The secret to Leto-worthy ombré is subtlety. Ionato uses dyes that are just a shade or two lighter than clients’ natural hair color, then delicately applies highlights with a paintbrush so that strands grow out without the aid of touch-ups. (“I’ve done a good job if my client goes several months between appointments,” she says.) As for maintenance, hit up the drugstore. “It’s so old-school, but Clairol Professional Shimmer Lights Shampoo in Blonde & Silver ($13) is truly the best product out there for ombré hair.”
According to Ionato, the best shade of brown is your natural color kicked up a notch. “If your hair is prone to frizzing, going just a shade or two darker can be almost as good as finding a new anti-frizz product,” says Ionato.
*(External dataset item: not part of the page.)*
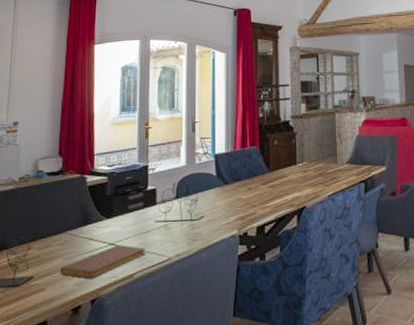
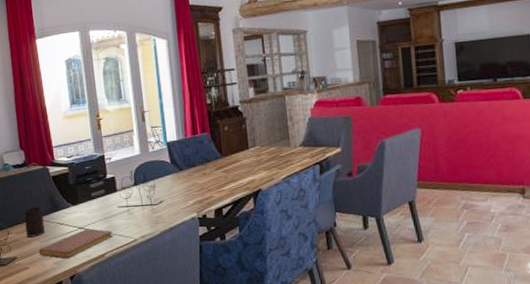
cup: none [48,219,72,254] -> present [23,207,45,238]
She typically takes brunette clients just slightly lighter or darker than their natural color, with a few highlights around the face and lots of gloss for extended shine. Keep that rich, chocolaty color going with a good UV-ray protector, like Aveda Sun Care Protective Hair Veil ($28).
SALT ’N’ PEPPER
Warmth is crucial for believable gray, so Ionato uses an array of ash and neutral tones instead of traditional black and white. The first thing a good colorist should address with a salt-and-pepper client is her lifestyle. For swimmers, Ionato will remove reds to prevent fading. For frequent travelers, she’ll weave out a section of natural gray hair to diminish outgrowth. At home, follow up with Klorane Shampoo with Centaury ($15): The violet-tinged formula neutralizes naturally occurring yellow tones, which make gray look brassy.